Several neighbouring Hamilton FSAs had rates that were well above the provincial average.
After the Global report came out on Thursday, Ward 2 Coun. Jason Farr said he expects L8R’s ranking to improve when the Hamilton Community Corrections Centre, a federal government-run halfway house at 94 York Blvd., closes later this year.
"Twenty-four beds and a portion of those beds, quite obviously, and a good portion maybe in some cases throughout time, with sex offenders," Farr told CBC Hamilton.
But Pike, a planner for the Social Planning and Research Council, said rehabilitation programs for convicts and recovering addicts shouldn’t necessarily be viewed as a threat to lower-city residents.
We know that, with proper support, people are able to transition back into the community and participate in life in the community.—Deirdre Pike, Social Planning and Research Council
“It’s definitely an area that we think is really important, that we see more supports to see people transition out of prison,” she said. “We know that, with proper support, people are able to transition back into the community and participate in life in the community.”
The fervour to drive recovery facilities out of Hamilton misses the point, Neary added.
“Sex offenders have to live somewhere,” he said. “If it’s not Beasley, it’ll have to be somewhere else.
“There has to be a St. Leonard’s. There doesn’t have to be a Cannon Street.”

(GIVEN MATERIAL)
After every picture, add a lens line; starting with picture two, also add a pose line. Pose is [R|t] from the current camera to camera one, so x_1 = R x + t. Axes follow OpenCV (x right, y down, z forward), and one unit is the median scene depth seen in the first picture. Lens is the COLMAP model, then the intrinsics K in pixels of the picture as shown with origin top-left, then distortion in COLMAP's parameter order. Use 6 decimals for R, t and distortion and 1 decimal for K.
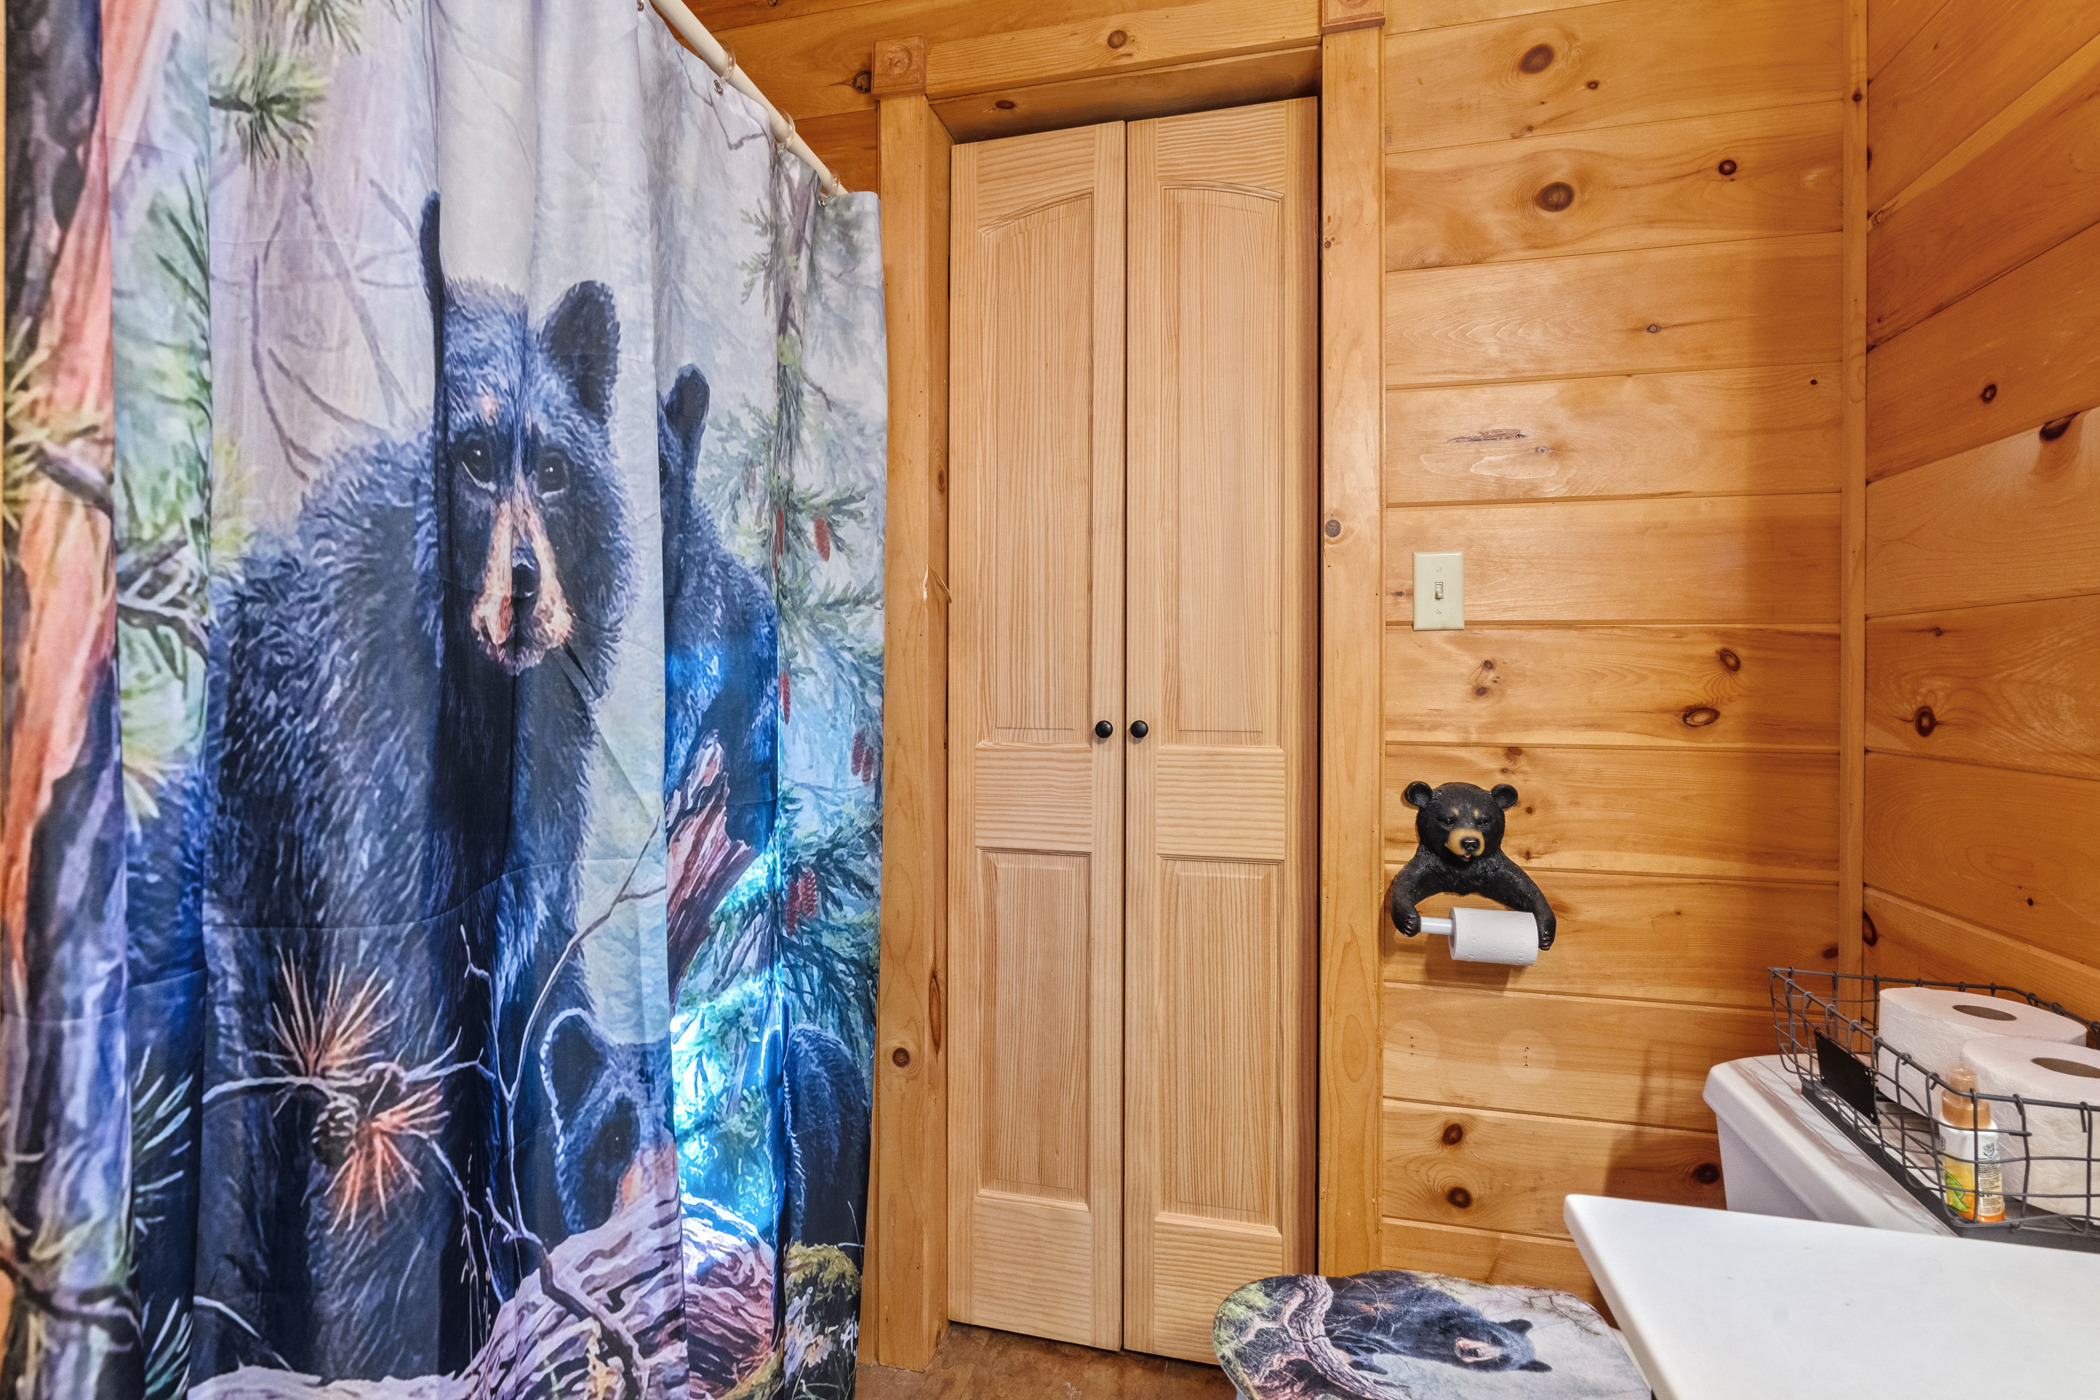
lens RADIAL K [[953.5, 0, 1054.0], [0, 953.5, 679.2], [0, 0, 1]] dist [-0.012579, 0.005878]
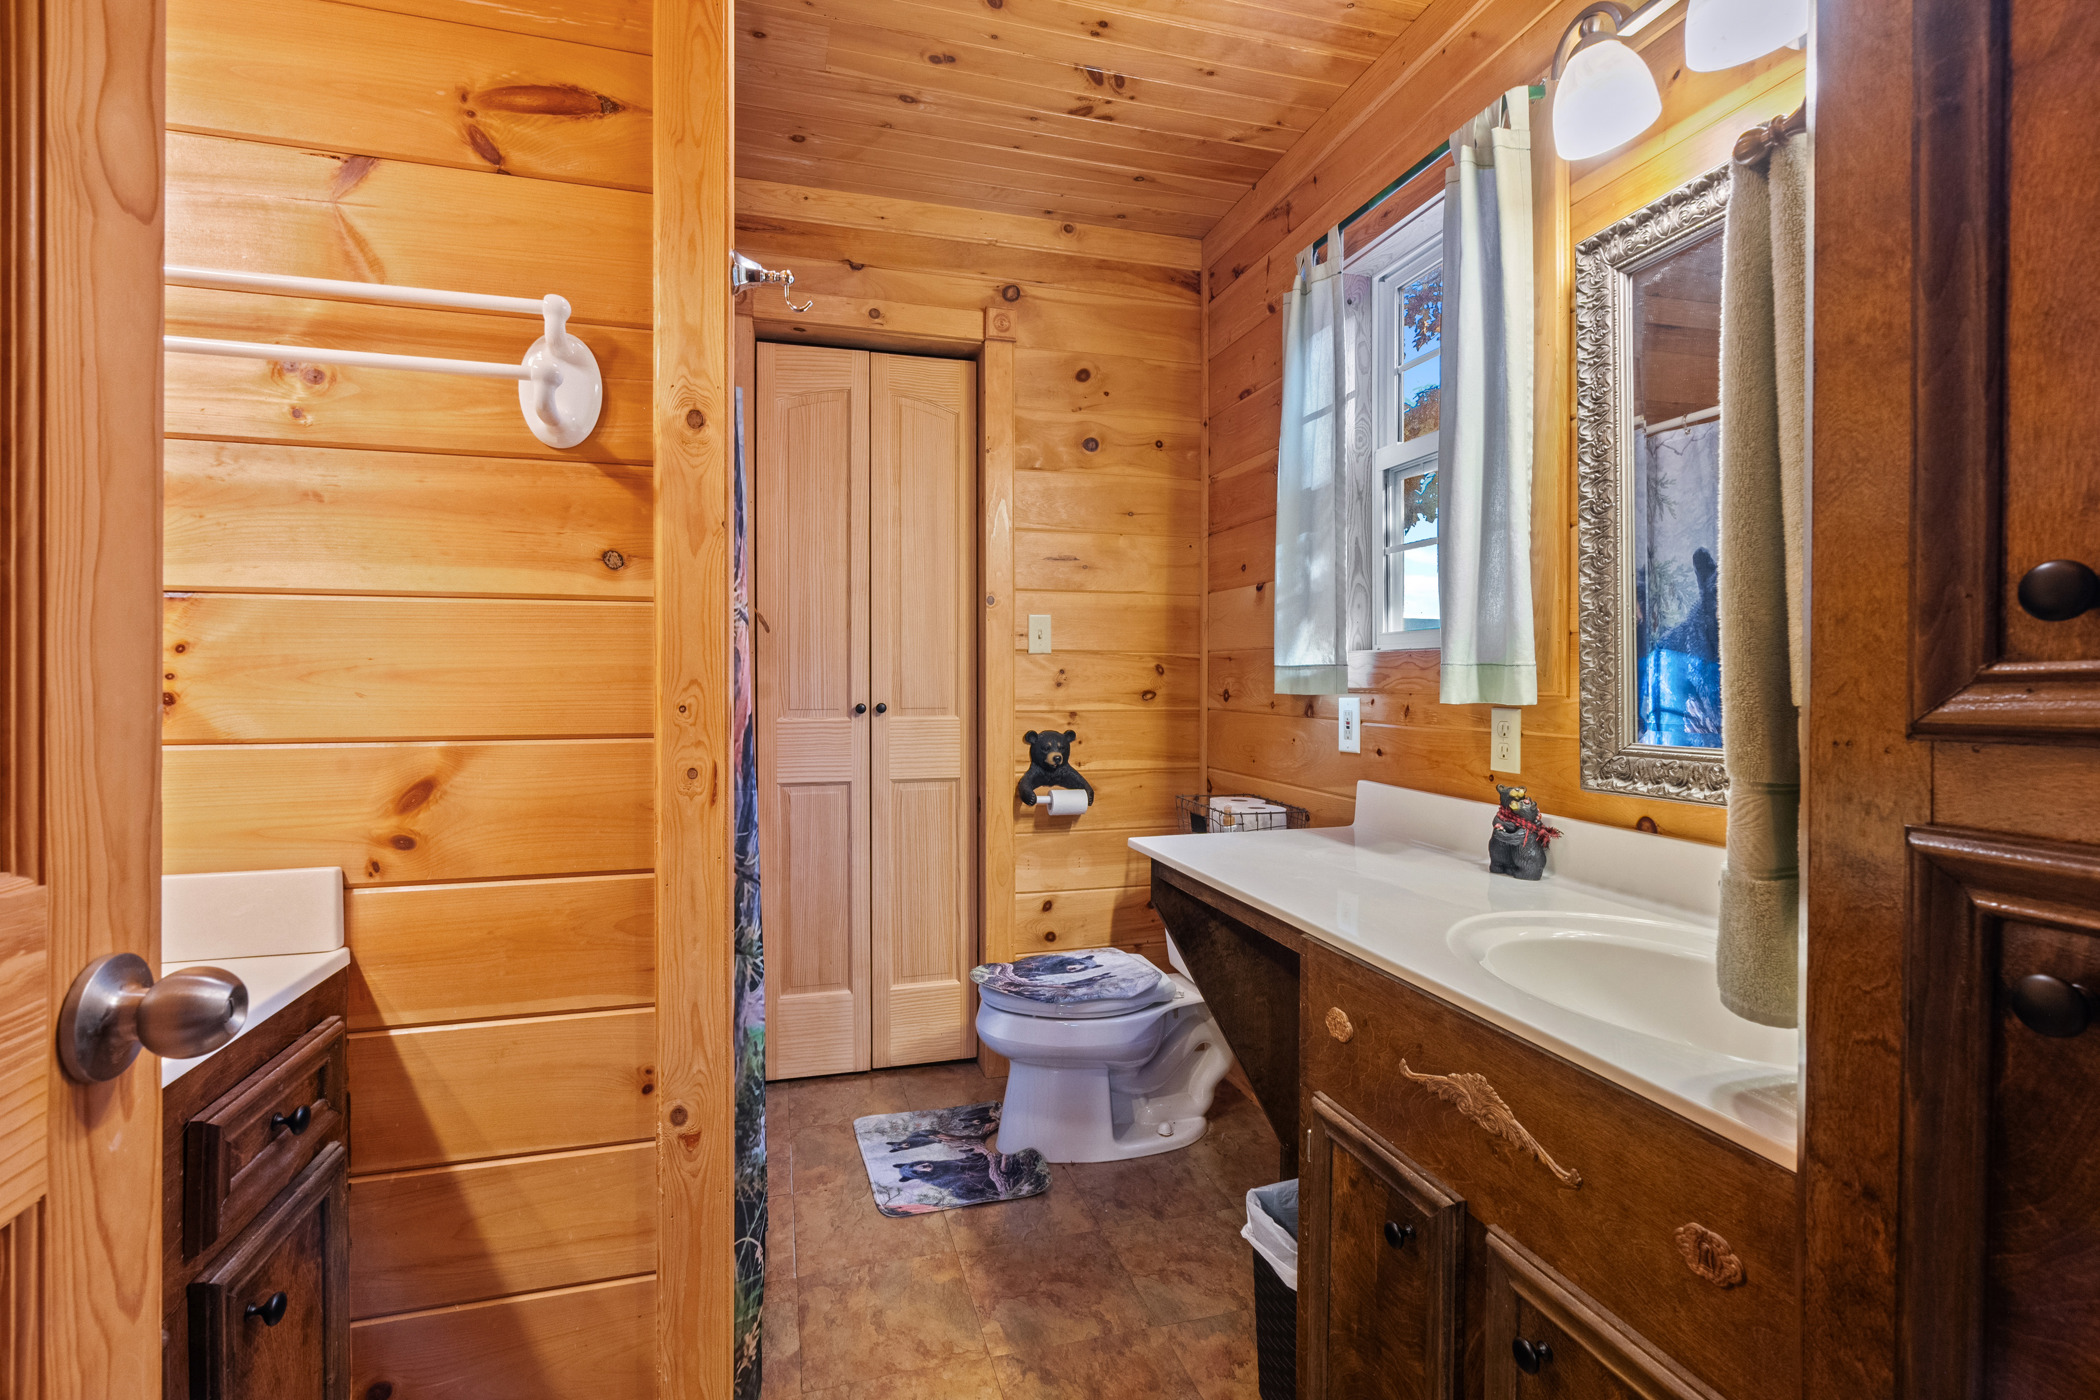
lens RADIAL K [[953.5, 0, 1045.8], [0, 953.5, 690.2], [0, 0, 1]] dist [-0.012579, 0.005878]
pose [[0.868089, -0.010733, 0.496293, -0.583218], [0.002703, 0.999854, 0.016895, -0.009855], [-0.496402, -0.013325, 0.867991, -0.746572]]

(EXERCISE REQUIREMENTS)
In the text on Hamilton's lower city, what is the address of the Hamilton Community Corrections Centre?

(OUTPUT)
94 York Blvd.